[Records excerpted from a collection]
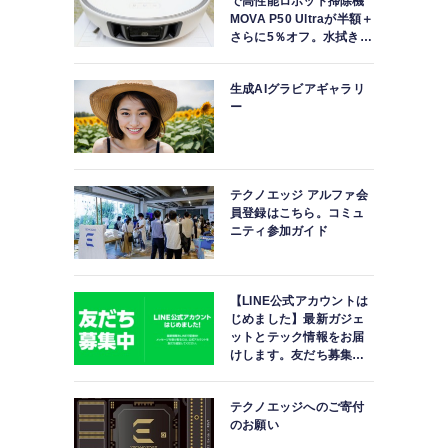
で高性能ロボット掃除機
MOVA P50 Ultraが半額＋
さらに5％オフ。水拭きモ
ップ自動洗浄・乾燥まで
対応ハイエンドモデル
生成AIグラビアギャラリ
ー
テクノエッジ アルファ会
員登録はこちら。コミュ
ニティ参加ガイド
【LINE公式アカウントは
じめました】最新ガジェ
ットとテック情報をお届
けします。友だち募集
中。
テクノエッジへのご寄付
のお願い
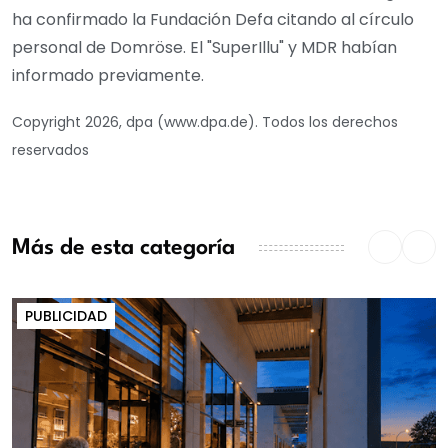
ha confirmado la Fundación Defa citando al círculo
personal de Domröse. El "SuperIllu" y MDR habían
informado previamente.
Copyright 2026, dpa (www.dpa.de). Todos los derechos
reservados
Más de esta categoría
PUBLICIDAD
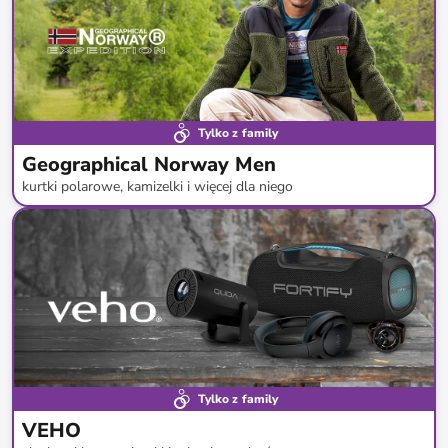
Tylko z family
Geographical Norway Men
kurtki polarowe, kamizelki i więcej dla niego
do
-
75
%*
Nowa dostawa
Tylko z family
VEHO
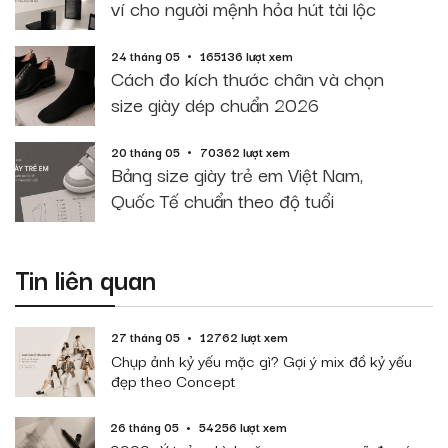
ví cho người mệnh hỏa hút tài lộc
24 tháng 05
165136 lượt xem
Cách đo kích thước chân và chọn
size giày dép chuẩn 2026
20 tháng 05
70362 lượt xem
Bảng size giày trẻ em Việt Nam,
Quốc Tế chuẩn theo độ tuổi
Tin liên quan
27 tháng 05
12762 lượt xem
Chụp ảnh kỷ yếu mặc gì? Gợi ý mix đồ kỷ yếu
đẹp theo Concept
26 tháng 05
54256 lượt xem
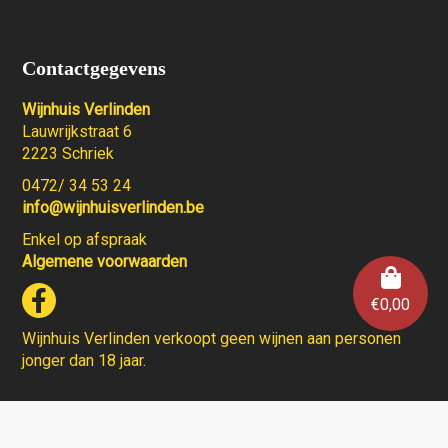
Contactgegevens
Wijnhuis Verlinden
Lauwrijkstraat 6
2223 Schriek
0472/ 34 53 24
info@wijnhuisverlinden.be
Enkel op afspraak
Algemene voorwaarden
€
0,00
Wijnhuis Verlinden verkoopt geen wijnen aan personen
jonger dan 18 jaar.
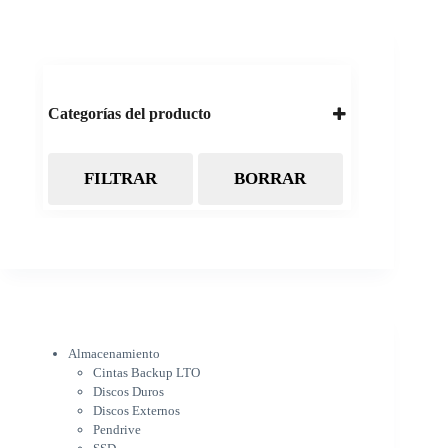
Categorías del producto
FILTRAR
BORRAR
Almacenamiento
Cintas Backup LTO
Discos Duros
Discos Externos
Pendrive
SSD
SSD Externo
Tarjetas de memoria
Electrónica
Almacenamiento
Cámaras
Cintas Backup LTO
Cargadores
Discos Duros
IOT
Discos Externos
Pantalla de proyección
Pendrive
Pantallas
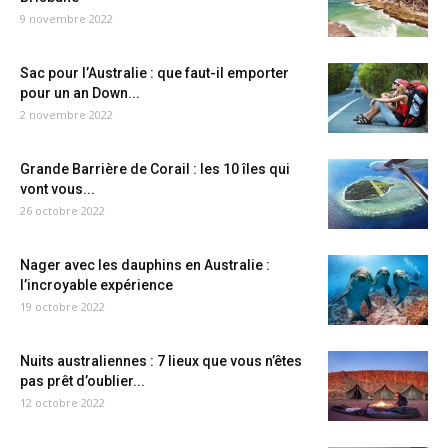
9 novembre 2022
Sac pour l’Australie : que faut-il emporter
pour un an Down...
2 novembre 2022
Grande Barrière de Corail : les 10 îles qui
vont vous...
26 octobre 2022
Nager avec les dauphins en Australie :
l’incroyable expérience
19 octobre 2022
Nuits australiennes : 7 lieux que vous n’êtes
pas prêt d’oublier...
12 octobre 2022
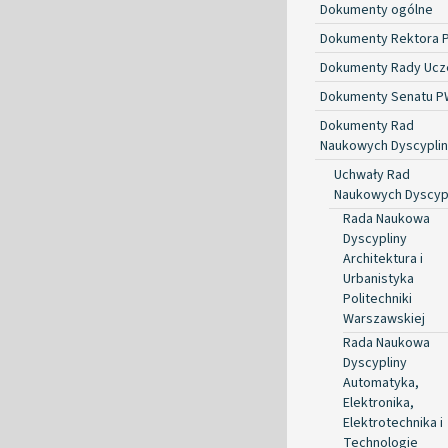
Dokumenty ogólne
Dokumenty Rektora 
Dokumenty Rady Ucze
Dokumenty Senatu P
Dokumenty Rad
Naukowych Dyscyplin
Uchwały Rad
Naukowych Dyscyp
Rada Naukowa
Dyscypliny
Architektura i
Urbanistyka
Politechniki
Warszawskiej
Rada Naukowa
Dyscypliny
Automatyka,
Elektronika,
Elektrotechnika i
Technologie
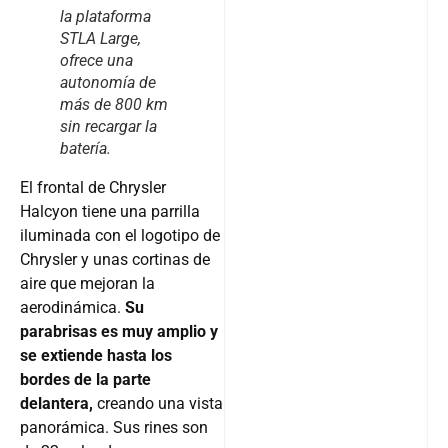
la plataforma
STLA Large,
ofrece una
autonomía de
más de 800 km
sin recargar la
batería.
El frontal de Chrysler
Halcyon tiene una parrilla
iluminada con el logotipo de
Chrysler y unas cortinas de
aire que mejoran la
aerodinámica.
Su
parabrisas es muy amplio y
se extiende hasta los
bordes de la parte
delantera,
creando una vista
panorámica. Sus rines son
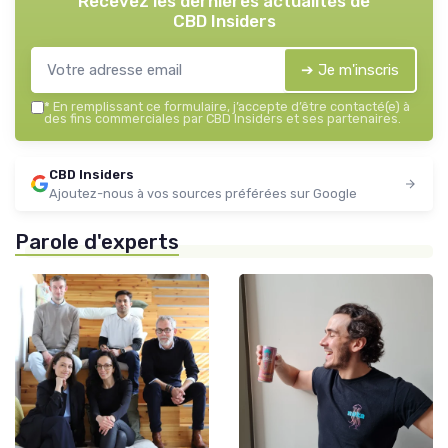
Recevez les dernières actualités de
CBD Insiders
➔ Je m'inscris
*
En remplissant ce formulaire, j’accepte d’être contacté(e) à
des fins commerciales par CBD Insiders et ses partenaires.
CBD Insiders
Ajoutez-nous à vos sources préférées sur Google
Parole d'experts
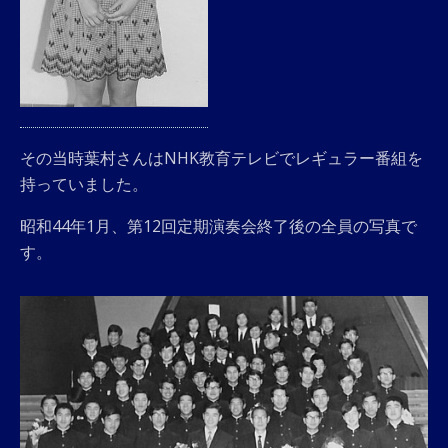
その当時葉村さんはNHK教育テレビでレギュラー番組を
持っていました。
昭和44年1月、第12回定期演奏会終了後の全員の写真で
す。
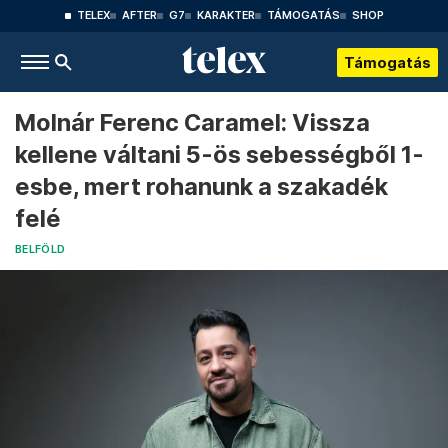
TELEX
AFTER
G7
KARAKTER
TÁMOGATÁS
SHOP
Támogatás
Molnár Ferenc Caramel: Vissza
kellene váltani 5-ös sebességből 1-
esbe, mert rohanunk a szakadék
felé
BELFÖLD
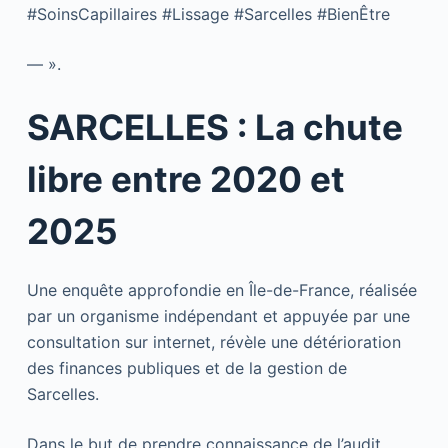
#SoinsCapillaires #Lissage #Sarcelles #BienÊtre
— ».
SARCELLES : La chute
libre entre 2020 et
2025
Une enquête approfondie en Île-de-France, réalisée
par un organisme indépendant et appuyée par une
consultation sur internet, révèle une détérioration
des finances publiques et de la gestion de
Sarcelles.
Dans le but de prendre connaissance de l’audit,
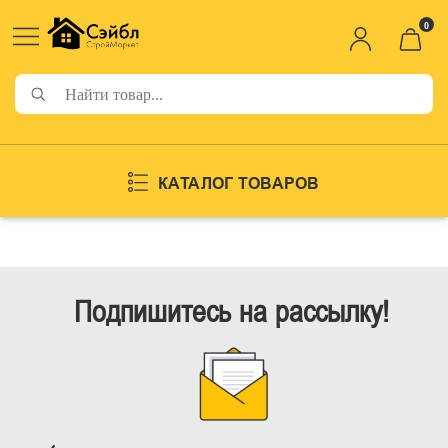
0
КАТАЛОГ ТОВАРОВ
Подпишитесь на рассылку!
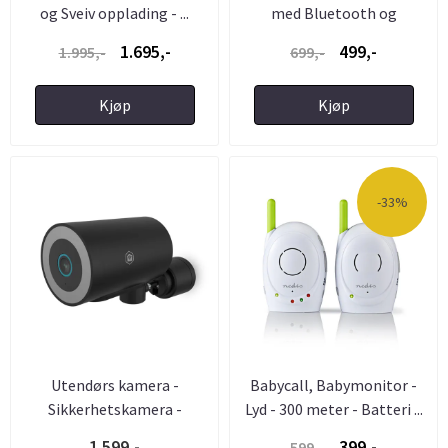
og Sveiv opplading - ...
med Bluetooth og
Oppladbart ...
1.695,-
499,-
1.995,-
699,-
Kjøp
Kjøp
-33%
Utendørs kamera -
Babycall, Babymonitor -
Sikkerhetskamera -
Lyd - 300 meter - Batteri ...
Nattsyn - ...
1.599,-
399,-
599,-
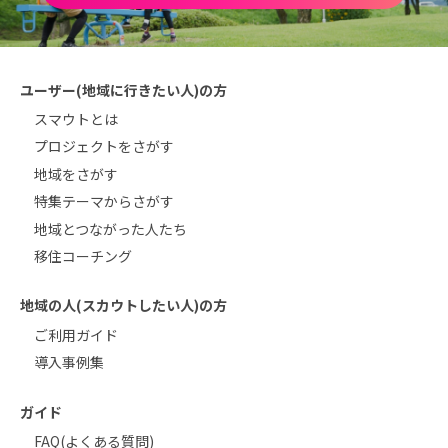
ユーザー(地域に行きたい人)の方
スマウトとは
プロジェクトをさがす
地域をさがす
特集テーマからさがす
地域とつながった人たち
移住コーチング
地域の人(スカウトしたい人)の方
ご利用ガイド
導入事例集
ガイド
FAQ(よくある質問)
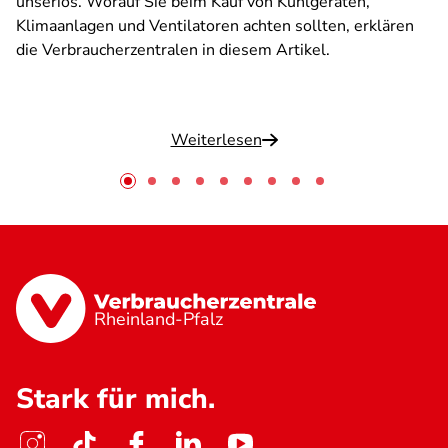
unseriös. Worauf Sie beim Kauf von Kühlgeräten,
Klimaanlagen und Ventilatoren achten sollten, erklären
die Verbraucherzentralen in diesem Artikel.
Weiterlesen
Rheinland-Pfalz
Stark für mich.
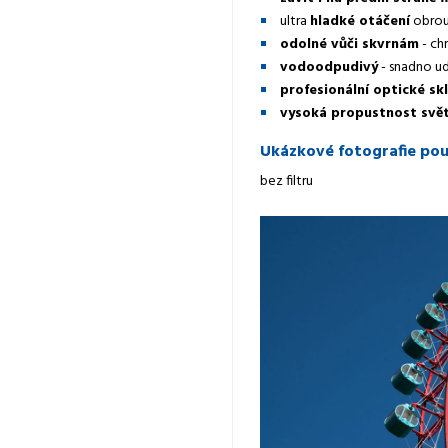
ultra
hladké otáčení
obro
odolné vůči skvrnám
- ch
vodoodpudivý
- snadno ud
profesionální optické sk
vysoká propustnost svět
Ukázkové fotografie použi
bez filtru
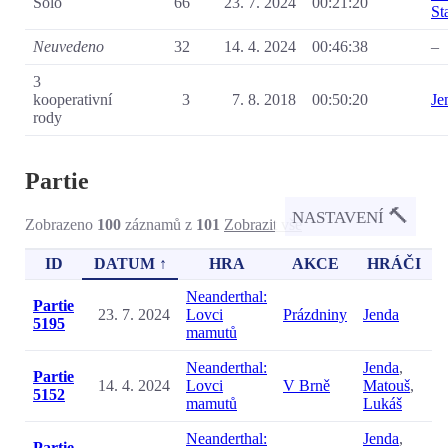
Sólo
66
23. 7. 2024
00:21:20
St
Neuvedeno
32
14. 4. 2024
00:46:38
–
3
kooperativní
3
7. 8. 2018
00:50:20
Je
rody
Partie
🔨
NASTAVENÍ
Zobrazeno
100
záznamů z
101
Zobrazit vše
ID
DATUM ↑
HRA
AKCE
HRÁČI
Neanderthal:
Partie
23. 7. 2024
Lovci
Prázdniny
Jenda
5195
mamutů
Neanderthal:
Jenda
,
Partie
14. 4. 2024
Lovci
V Brně
Matouš
,
5152
mamutů
Lukáš
Neanderthal:
Jenda
,
Partie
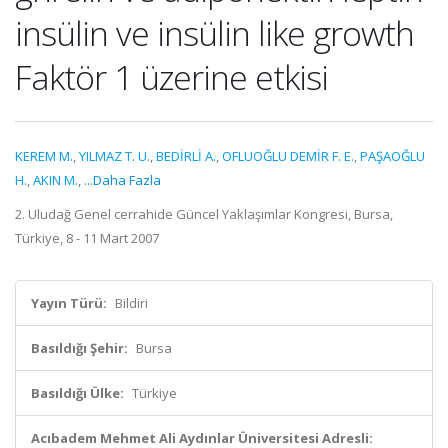
insülin ve insülin like growth
Faktör 1 üzerine etkisi
KEREM M.
,
YILMAZ T. U.
,
BEDİRLİ A.
,
OFLUOĞLU DEMİR F. E.
,
PAŞAOĞLU
H.
,
AKIN M.
,
...Daha Fazla
2. Uludağ Genel cerrahide Güncel Yaklaşımlar Kongresi, Bursa,
Türkiye, 8 - 11 Mart 2007
Yayın Türü:
Bildiri
Basıldığı Şehir:
Bursa
Basıldığı Ülke:
Türkiye
Acıbadem Mehmet Ali Aydınlar Üniversitesi Adresli:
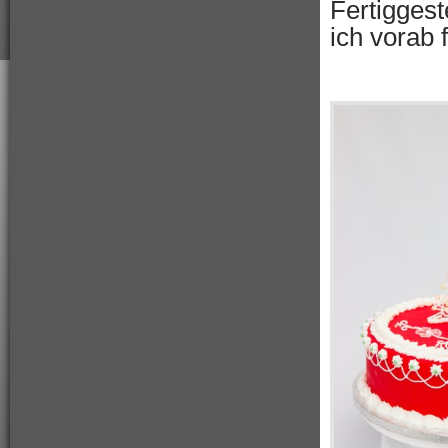
Fertigges
ich vorab 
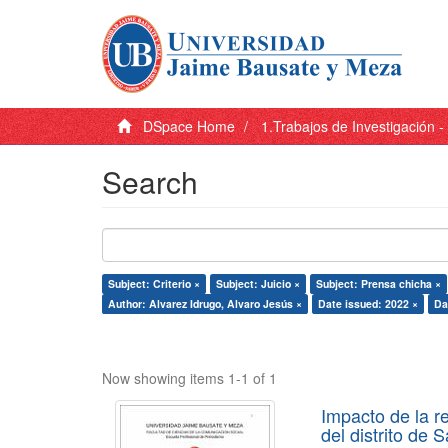
DSpace Home
1.Trabajos de Investigación 
Search
Subject: Criterio ×
Subject: Juicio ×
Subject: Prensa chicha ×
Author: Alvarez Idrugo, Alvaro Jesús ×
Date issued: 2022 ×
Da
Now showing items 1-1 of 1
Impacto de la r
del distrito de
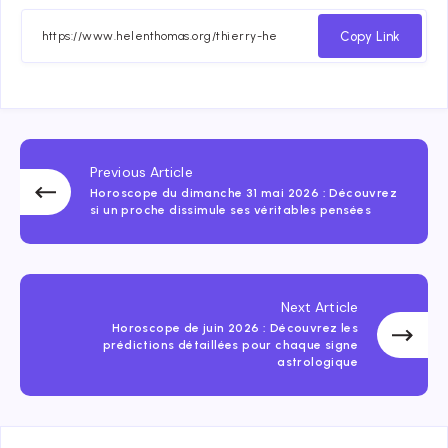
on
on
on
on
Facebook
Twitter
Email
Whatsapp
Copy Link
Previous Article
Horoscope du dimanche 31 mai 2026 : Découvrez
si un proche dissimule ses véritables pensées
Next Article
Horoscope de juin 2026 : Découvrez les
prédictions détaillées pour chaque signe
astrologique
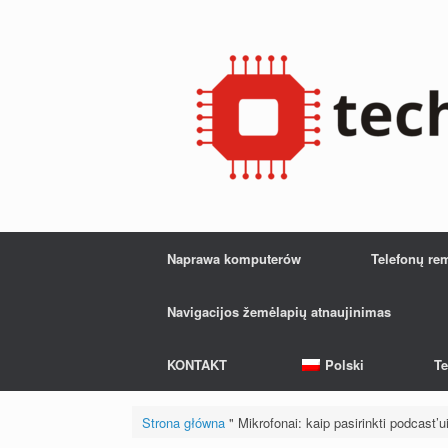
Przejdź
do
treści
Naprawa komputerów
Telefonų re
Navigacijos žemėlapių atnaujinimas
KONTAKT
Polski
Te
Strona główna
"
Mikrofonai: kaip pasirinkti podcast’u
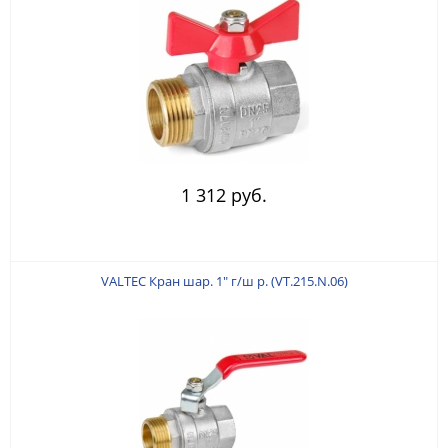
1 312 руб.
VALTEC Кран шар. 1" г/ш р. (VT.215.N.06)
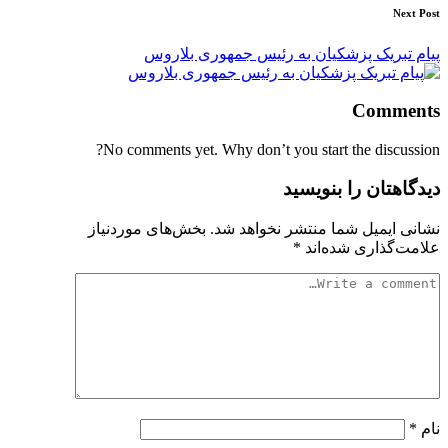
Next Post
پیام تبریک پزشکیان به رئیس‌ جمهوری بلاروس
Comments
No comments yet. Why don’t you start the discussion?
دیدگاهتان را بنویسید
نشانی ایمیل شما منتشر نخواهد شد.
بخش‌های موردنیاز
علامت‌گذاری شده‌اند
*
نام
*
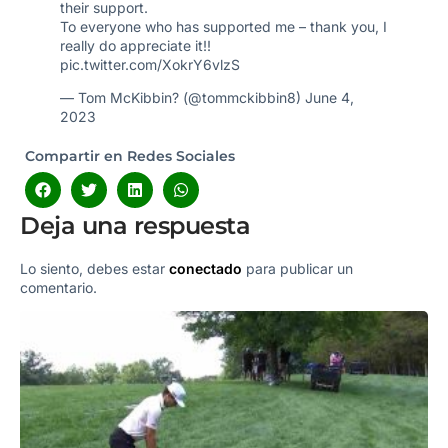
their support.
To everyone who has supported me – thank you, I
really do appreciate it!!
pic.twitter.com/XokrY6vlzS
— Tom McKibbin? (@tommckibbin8)
June 4,
2023
Compartir en Redes Sociales
Deja una respuesta
Lo siento, debes estar
conectado
para publicar un
comentario.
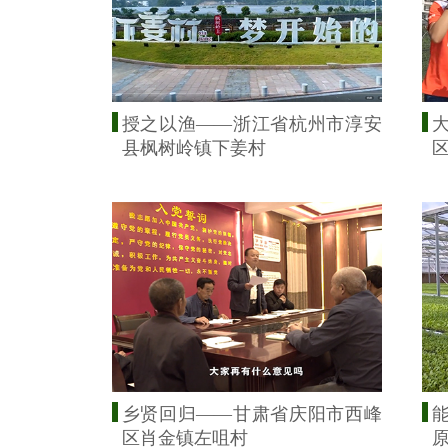
授之以渔——浙江省杭州市淳安
县枫树岭镇下姜村
乡贤回归——甘肃省庆阳市西峰
区肖金镇左咀村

### What is being asked
Using the records above, filter out every line that lacks the string "Chrysler" and copy the rest.

### Expected answer
El frontal de Chrysler
Chrysler y unas cortinas de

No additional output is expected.